Miramar Resources returns high-grade assays from sampling at Chain Pool
Miramar Resources (ASX: M2R) has announced high-grade assays from sampling during an initial reconnaissance field trip to its Chain Pool copper-lead-zinc-silver project in the Gascoyne region of Western Australia.
Samples collected from around the Joy Helen prospect returned best assays of 5.49% copper, 42.0% lead and 73.48 grams per tonne silver and 5.43% copper, 36.7% lead, 36g/t silver and 0.27% zinc.
Diverse potential
Executive chair Allan Kelly said the under-explored project had potential for various commodities and deposit types.
“There has not been any modern or systematic exploration or drilling at Joy Helen despite the presence of high-grade base metal mineralisation,” he said.
“We look forward to getting this tenement granted and uncovering the potential of the project.”
Previous work
The Joy Helen prospect, which contains historic workings and costeans over a strike length of approximately 400 metres, has no outcrop and the prospect is not well-understood.

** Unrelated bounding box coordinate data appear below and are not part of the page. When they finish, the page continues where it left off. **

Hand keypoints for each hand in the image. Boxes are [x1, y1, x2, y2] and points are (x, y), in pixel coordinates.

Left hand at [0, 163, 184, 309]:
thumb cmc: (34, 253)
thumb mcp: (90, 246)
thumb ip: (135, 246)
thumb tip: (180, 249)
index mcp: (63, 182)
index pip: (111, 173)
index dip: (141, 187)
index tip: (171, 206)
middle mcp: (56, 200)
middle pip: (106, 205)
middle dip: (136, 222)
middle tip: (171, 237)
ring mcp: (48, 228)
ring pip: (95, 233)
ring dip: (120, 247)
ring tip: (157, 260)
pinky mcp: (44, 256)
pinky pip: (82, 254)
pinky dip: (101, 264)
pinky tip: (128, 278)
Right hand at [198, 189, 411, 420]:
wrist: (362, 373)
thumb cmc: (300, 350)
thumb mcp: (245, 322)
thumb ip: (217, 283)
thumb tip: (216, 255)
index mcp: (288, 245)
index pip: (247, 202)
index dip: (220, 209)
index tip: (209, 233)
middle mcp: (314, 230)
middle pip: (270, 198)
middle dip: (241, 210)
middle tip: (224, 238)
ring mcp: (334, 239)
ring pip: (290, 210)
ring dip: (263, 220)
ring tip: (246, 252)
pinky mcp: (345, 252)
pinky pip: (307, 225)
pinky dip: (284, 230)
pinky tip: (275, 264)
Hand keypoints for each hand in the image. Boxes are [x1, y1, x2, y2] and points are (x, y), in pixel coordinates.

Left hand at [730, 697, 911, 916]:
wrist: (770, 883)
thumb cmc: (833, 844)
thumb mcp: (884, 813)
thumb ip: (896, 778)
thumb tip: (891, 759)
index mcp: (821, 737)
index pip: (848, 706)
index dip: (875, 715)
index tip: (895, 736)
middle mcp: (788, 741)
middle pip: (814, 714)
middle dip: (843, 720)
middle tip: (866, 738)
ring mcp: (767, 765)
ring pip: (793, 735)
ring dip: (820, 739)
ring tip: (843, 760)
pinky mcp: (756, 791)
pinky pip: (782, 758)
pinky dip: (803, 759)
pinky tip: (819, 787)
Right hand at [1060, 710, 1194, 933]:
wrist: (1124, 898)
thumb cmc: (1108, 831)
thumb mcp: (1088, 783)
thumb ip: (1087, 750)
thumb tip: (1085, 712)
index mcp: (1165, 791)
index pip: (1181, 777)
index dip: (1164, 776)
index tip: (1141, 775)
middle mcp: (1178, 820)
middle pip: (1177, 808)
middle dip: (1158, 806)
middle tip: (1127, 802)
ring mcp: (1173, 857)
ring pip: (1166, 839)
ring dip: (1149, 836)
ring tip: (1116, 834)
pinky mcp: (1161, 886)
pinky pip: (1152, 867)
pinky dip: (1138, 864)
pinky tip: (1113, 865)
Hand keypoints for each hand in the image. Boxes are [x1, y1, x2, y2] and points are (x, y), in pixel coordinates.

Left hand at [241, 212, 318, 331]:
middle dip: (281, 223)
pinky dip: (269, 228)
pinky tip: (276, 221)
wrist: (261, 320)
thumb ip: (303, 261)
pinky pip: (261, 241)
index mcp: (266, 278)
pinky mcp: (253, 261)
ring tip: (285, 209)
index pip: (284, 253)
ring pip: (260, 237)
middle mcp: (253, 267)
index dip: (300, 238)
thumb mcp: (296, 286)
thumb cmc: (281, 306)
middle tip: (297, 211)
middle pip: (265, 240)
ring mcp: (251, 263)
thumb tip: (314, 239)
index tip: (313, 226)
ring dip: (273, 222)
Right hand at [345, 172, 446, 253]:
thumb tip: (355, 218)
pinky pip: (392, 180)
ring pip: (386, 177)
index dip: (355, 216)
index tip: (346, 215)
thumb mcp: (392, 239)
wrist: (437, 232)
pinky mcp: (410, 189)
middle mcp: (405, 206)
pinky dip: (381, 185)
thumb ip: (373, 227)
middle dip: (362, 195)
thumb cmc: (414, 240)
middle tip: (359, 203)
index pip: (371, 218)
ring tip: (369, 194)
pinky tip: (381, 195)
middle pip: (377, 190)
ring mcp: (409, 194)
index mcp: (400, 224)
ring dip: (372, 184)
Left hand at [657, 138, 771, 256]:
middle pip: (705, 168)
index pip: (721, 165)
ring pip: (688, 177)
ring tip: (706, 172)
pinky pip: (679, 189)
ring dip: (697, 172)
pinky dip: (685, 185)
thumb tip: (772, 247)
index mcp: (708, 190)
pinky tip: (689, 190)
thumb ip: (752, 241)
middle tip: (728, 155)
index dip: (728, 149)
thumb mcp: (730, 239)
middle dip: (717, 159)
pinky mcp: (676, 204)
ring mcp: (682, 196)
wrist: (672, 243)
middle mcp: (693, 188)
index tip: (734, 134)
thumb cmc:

Drilling in the 1960s intersected lead-copper mineralisation including 1.5m at 13.7% lead and 1.6% copper, however the locations of the drill holes were not recorded.
CRA Exploration – which would later become Rio Tinto (ASX: RIO) – collected a limited number of rock chips around the workings in the 1990s and completed a regional stream sediment sampling program further to the north-east.
In the three years up to 2009, Quadrio Resources collected rock chip samples around Joy Helen, which returned significant copper-lead-silver results.
Future plans
Miramar recently collected a limited number of samples from among the workings which contained varying amounts of malachite, azurite, galena, sphalerite, cerussite and barite.
Once the exploration licence over Joy Helen is granted, Mr Kelly said the company would conduct a formal systematic rock chip sampling program and a grid soil survey to determine the potential strike extent of the mineralisation under cover.